Asked if he would face MPs in the Commons on Monday to defend the situation, he added: “We’ve answered all the questions and (are) happy to answer any more that might arise. But there really is nothing to see here.”
But later, the Communities Secretary could not deny that he and Mr Berry had approved towns in each other’s constituencies to receive allocations of Government funding.
Mr Jenrick told the BBC’s Andrew Marr Show: “If the question you’re coming to is was I involved in selecting my own community, absolutely not.
“Ministers do not get involved in their own constituencies. That decision was made by another minister in my department.”
Asked which minister made the decision, Mr Jenrick replied: “It was made by Jake Berry.”
When pointed out that a town in Mr Berry’s constituency also received money from the fund, Mr Jenrick confirmed that he was the individual to have given that decision the go-ahead.
Mr Jenrick said: “Well that was a decision made by another minister.”
Asked who made the decision, Mr Jenrick added: “Well it was made by myself…”

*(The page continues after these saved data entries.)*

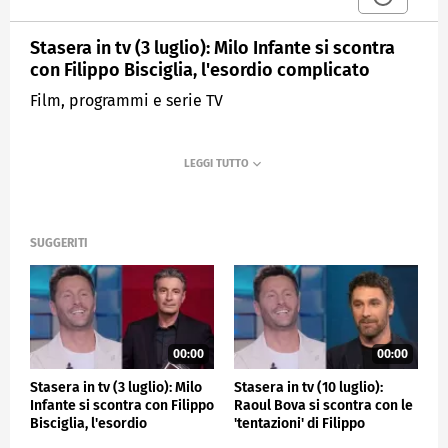
Stasera in tv (3 luglio): Milo Infante si scontra
con Filippo Bisciglia, l'esordio complicato
Film, programmi e serie TV
SUGGERITI
00:00
00:00
Stasera in tv (3 luglio): Milo
Stasera in tv (10 luglio):
Infante si scontra con Filippo
Raoul Bova si scontra con le
Bisciglia, l'esordio
'tentazioni' di Filippo
complicato
Bisciglia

Jenrick admits he and another minister selected each other’s seats to receive funding just ahead of the General Election campaign… how cosy. Nothing to see here??? https://t.co/Y9u2TikZjd
— Steve Reed (@SteveReedMP) October 11, 2020
He continued: “Andrew (Marr), with respect, this is perfectly normal. Ministers do not get involved in making decisions for their own constituencies, but neither should their constituencies be victims of the fact that they happen to be (represented by) a minister.
“This has been set out very clearly by the NAO (National Audit Office).”
Earlier this year Mr Jenrick rebuffed calls for his resignation after he ensured a controversial housing development was agreed before a new levy was introduced which would have cost millions for its backer.
Documents released after pressure from Labour showed multimillionaire Conservative Party donor Richard Desmond urged Mr Jenrick to approve his Westferry Printworks development in east London before a new community infrastructure levy was introduced which, it is believed, would have saved Mr Desmond £50 million.
Mr Jenrick faced accusations of “cash for favours” after it emerged that Mr Desmond had given the Conservatives £12,000 two weeks after the scheme for 1,500 homes was approved, and that the Housing Secretary had sat next to him and viewed a video at a fundraising event.
Mr Reed said: “Mr Jenrick has made an unfortunate habit of overruling officials’ advice to get his own way, just as he did during the Westferry cash-for-favours scandal.
“Now he has done the same with this blatant example of pork-barrel politics, with public money making its way to help his own re-election campaign.
“Misuse of public funds is a very serious abuse of public trust.
“Robert Jenrick must come to the House urgently to make a statement on how this money was awarded and submit himself to a full Cabinet Office investigation.”
Shadow work and pensions secretary Jonathan Reynolds added: “The secretary of state has questions to answer and an investigation is the right way forwards.”